Building Trust– McCoy et al. (2022) replicated and expanded previous research to explore antecedents to the formation of commitment and trust from a financial planning client’s perspective. Five antecedents for trust and commitment were identified: 1. communication abilities, 2. an absence of opportunistic (economic self-interest) behavior, 3. perceived relationship benefits, 4. the costs of terminating the relationship, and 5. shared values.

  • Implications: The results suggest that technical skills alone (e.g., generating high investment returns) may not be sufficient to build client trust and commitment and maintain client engagement over time. Rather, financial practitioners need to focus on developing client relationships and learning about client values and goals. Developing and maintaining proficiency in establishing trust and commitment within practitioner-client relationships was recommended.

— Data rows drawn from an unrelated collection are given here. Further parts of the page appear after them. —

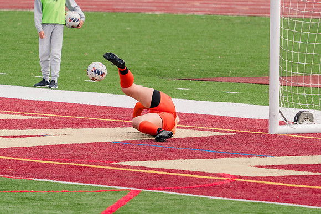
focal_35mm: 734
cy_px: 105
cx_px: 181
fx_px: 6546
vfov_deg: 1.9
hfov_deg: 2.8
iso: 640
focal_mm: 489
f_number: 6.3
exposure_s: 1/1600
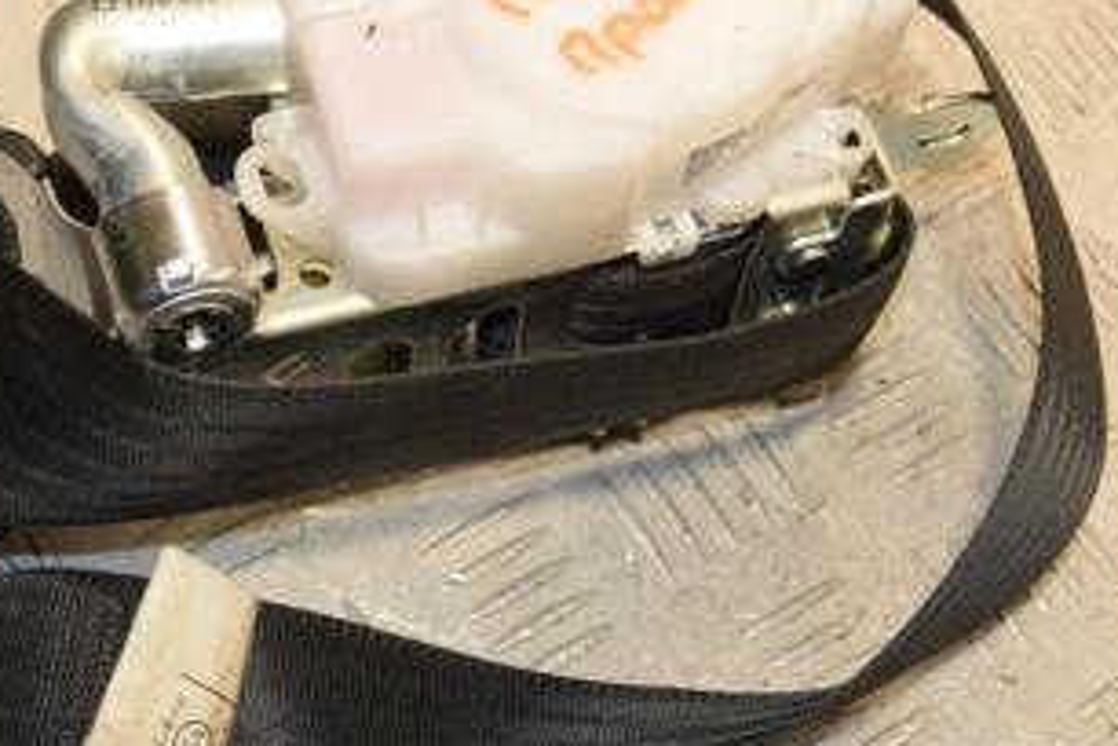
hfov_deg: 20.3
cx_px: 340
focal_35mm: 100
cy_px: 318
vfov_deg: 13.7
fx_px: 3105
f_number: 7.1
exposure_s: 1/200
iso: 800
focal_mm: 34
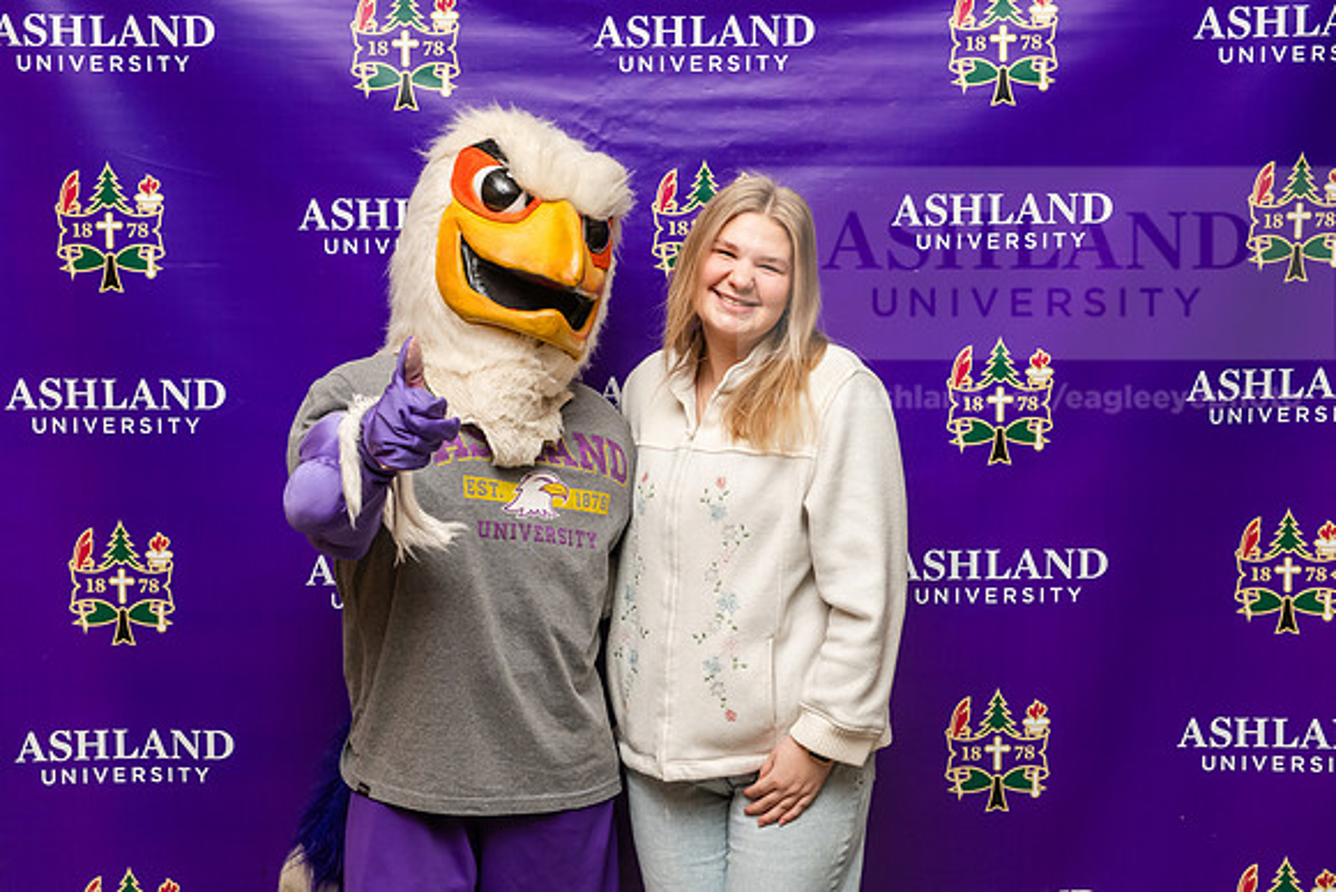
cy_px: 451
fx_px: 2451
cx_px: 634
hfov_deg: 30.5
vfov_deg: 20.6
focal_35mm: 66
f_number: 5.6
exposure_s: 1/200
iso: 1000
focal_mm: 60
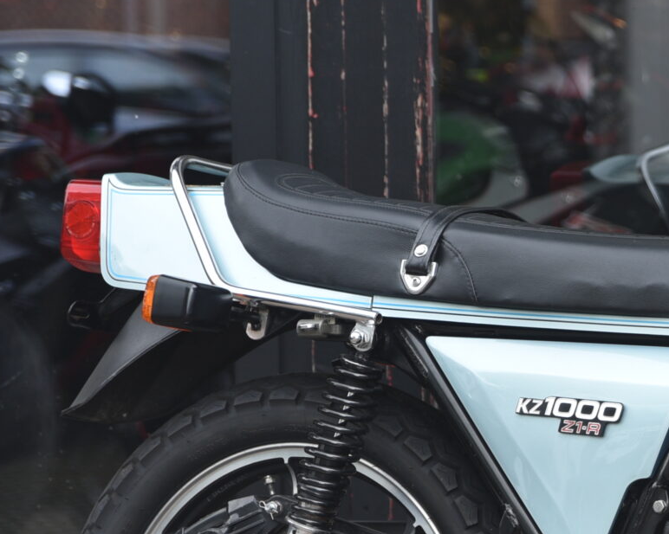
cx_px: 922
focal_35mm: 218
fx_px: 4315
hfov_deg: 8.7
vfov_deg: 7.1
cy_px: 409
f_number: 2.8
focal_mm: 70
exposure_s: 1/60
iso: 100
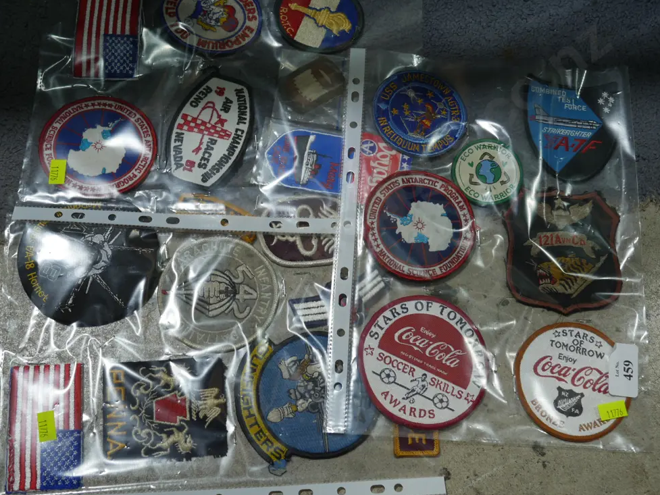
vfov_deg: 32.9
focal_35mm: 44
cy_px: 243
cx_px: 327
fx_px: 839
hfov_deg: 42.9
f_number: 4.6
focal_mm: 21
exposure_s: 1/80
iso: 200
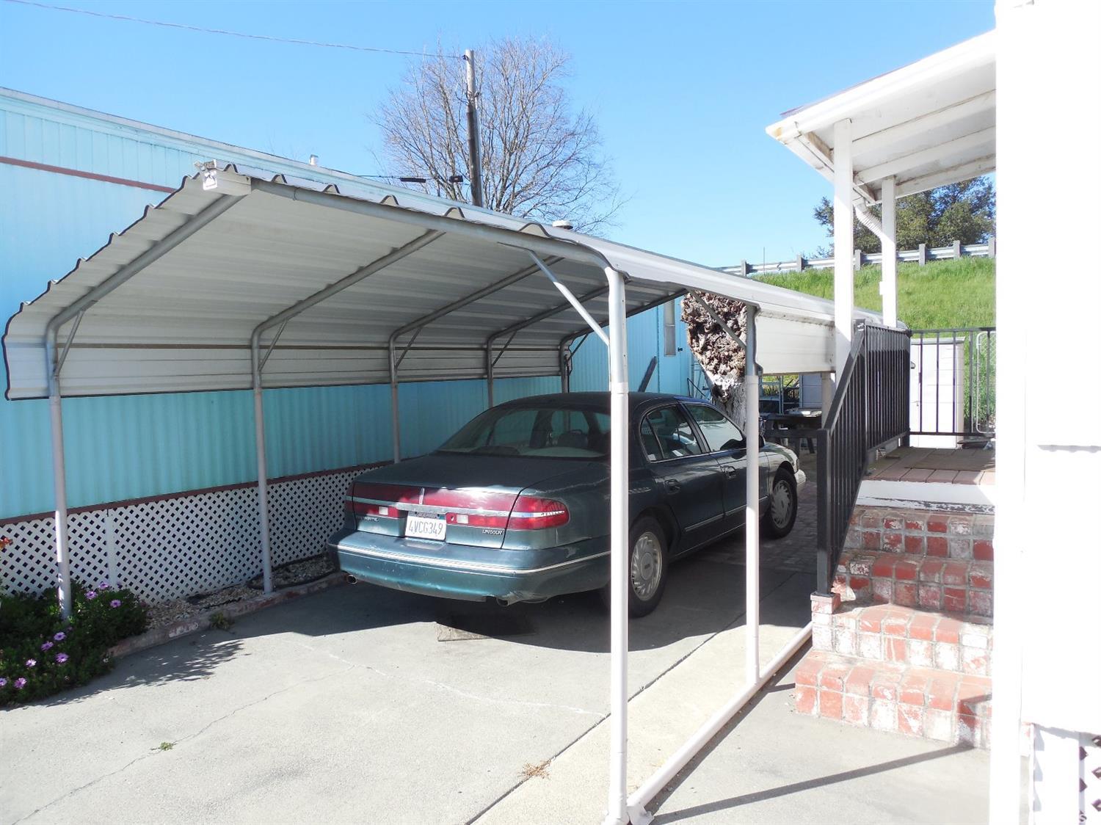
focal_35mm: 25
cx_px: 550
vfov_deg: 54.9
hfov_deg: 69.4
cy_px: 412
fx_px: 795
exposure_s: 1/640
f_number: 3.3
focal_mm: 4.5
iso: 125
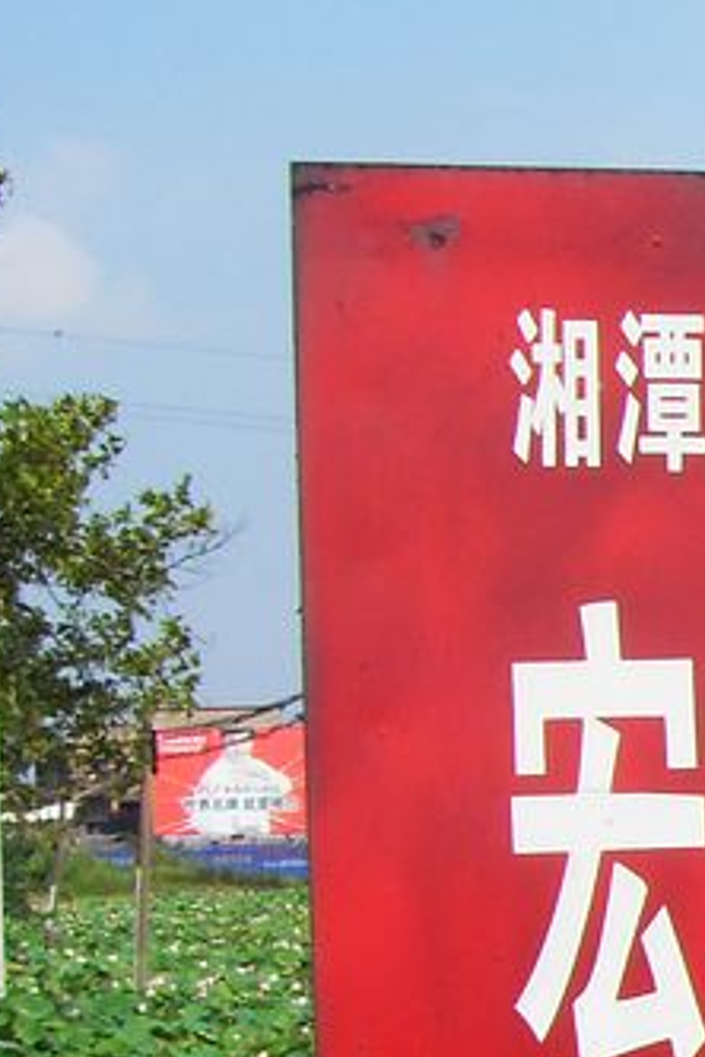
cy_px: 1222
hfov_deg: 8.7
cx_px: 1553
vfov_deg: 13.7
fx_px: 4288
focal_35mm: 146
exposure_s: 1/250
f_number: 6.2
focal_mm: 6.6
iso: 80
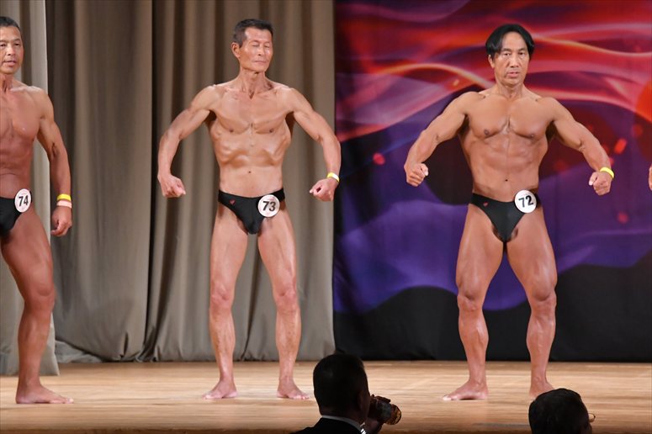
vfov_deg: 5.4
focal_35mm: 255
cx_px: 326
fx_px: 4616
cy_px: 217
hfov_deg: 8.1
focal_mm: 170
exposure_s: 1/400
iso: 5000
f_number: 5.6
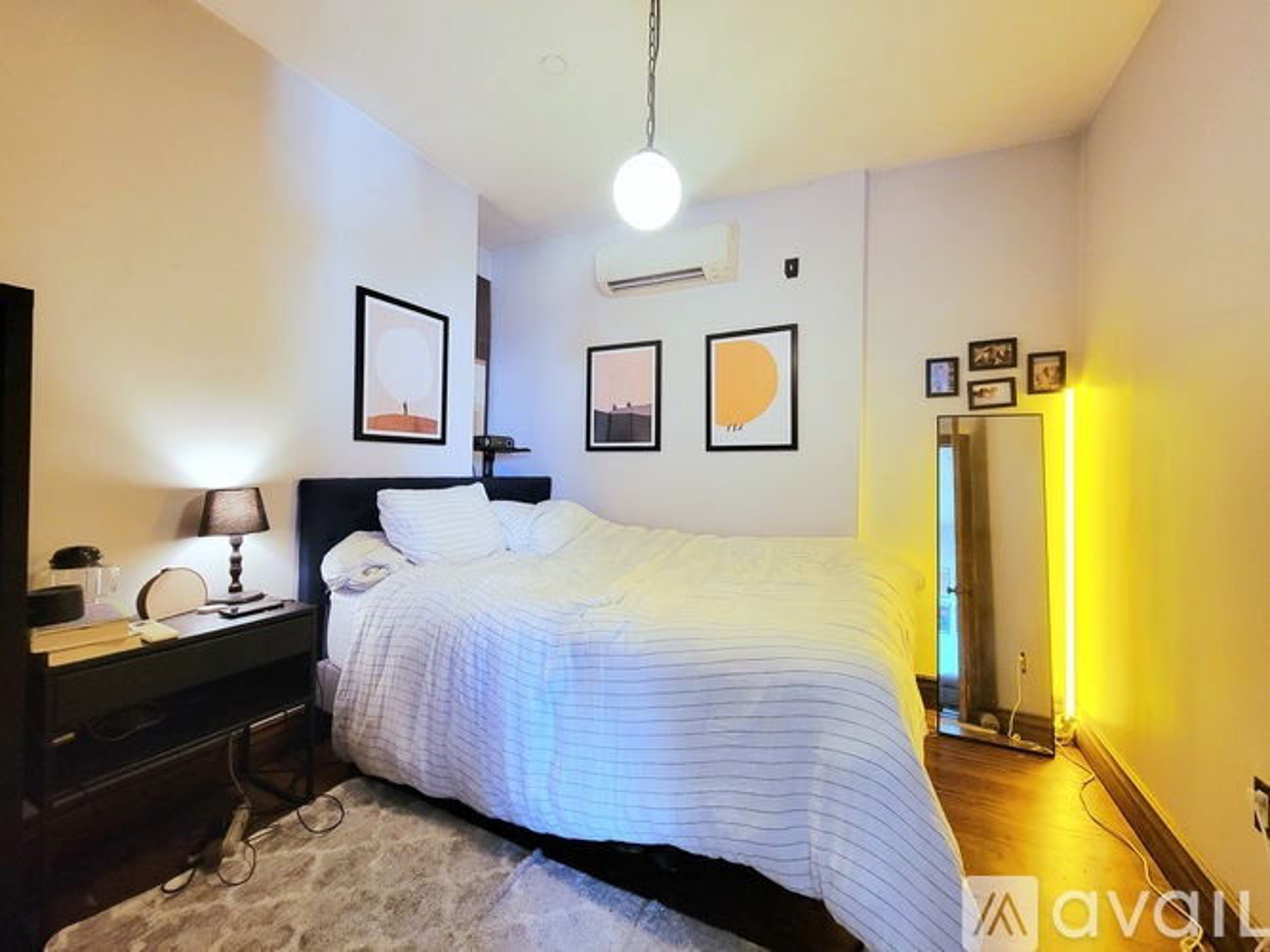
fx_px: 477
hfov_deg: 106.2
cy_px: 476
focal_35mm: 13
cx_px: 635
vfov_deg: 89.9
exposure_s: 1/60.2
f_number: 2.2
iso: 320
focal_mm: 2.2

Financial CapabilitySun et al. (2022) explored underlying components of financial capability using data from the 2015 National Financial Capability Study. Financial capability was measured using multiple constructs: subjective and objective financial literacy, financial access, and financial behavior. Results indicated that financial socialization and education were significantly associated with both financial access and financial literacy, which are associated with positive financial behavior and negatively associated with financial hardship.

  • Implications: Financial capability lies in both the opportunity to act and the ability to act- with opportunity relatively more important than ability. Policies and programs should provide accessible and affordable financial products as well as enhance effective financial education and guidance to promote financial inclusion. Financial capability was also strongly associated with household experiences of economic hardship.

Financial Capability and Health Sun & Chen (2022) empirically tested relationships between financial capability and health. They found that financial capability has a positive and longitudinal effect on health regardless of demographic and socio-economic variables (e.g., gender, income, race/ethnicity, education, and employment). In other words, this study demonstrates that financial capability is an independent social determinant of health.

  • Implications: Study results can inform comprehensive interventions to improve the well-being (health and financial) of clients. Current policies and program efforts to expand financial access and improve financial knowledge and skills may have beneficial effects on health and well-being. Practitioners may also want to integrate financial and health assessments.
References

McCoy, M., Machiz, I., Harris, J., Lynn, C., Lawson, D., & Rollins-Koons, A. (2022). The science of building trust and commitment in financial planning: Using structural equation modeling to examine antecedents to trust and commitment. Journal of Financial Planning, 35(12), 68-89.

Sun, S. & Chen, Y. (2022) Is financial capability a determinant of health? Theory and evidence. Journal of Family and Economic Issues, 43, 744-755.

Sun, S., Chen, Y., Ansong, D., Huang, J., & Sherraden, M.S. (2022). Household financial capability and economic hardship: An empirical examination of the financial capability framework (2022). Journal of Family and Economic Issues, 43, 716-729.